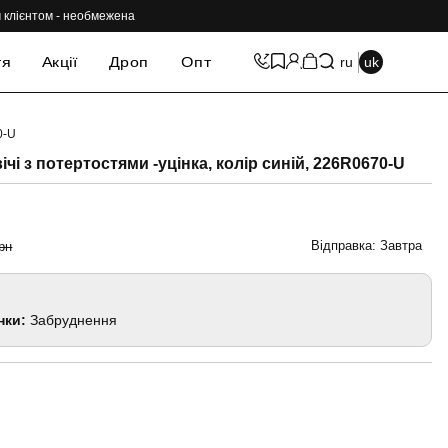
им клієнтом - необмежена
тя
Акції
Дроп
Опт
ru
uk
0-U
-69%
ічі з потертостями -уцінка, колір синій, 226R0670-U
Відправка: Завтра
рн
нки:
Забруднення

# [Task to carry out]
An exact restatement of every record is required. Omit the images.

# [Worked solution]
им клієнтом - необмежена
тя
Акції
Дроп
Опт
ru
uk
0-U
-69%
ічі з потертостями -уцінка, колір синій, 226R0670-U
Відправка: Завтра
рн
нки:
Забруднення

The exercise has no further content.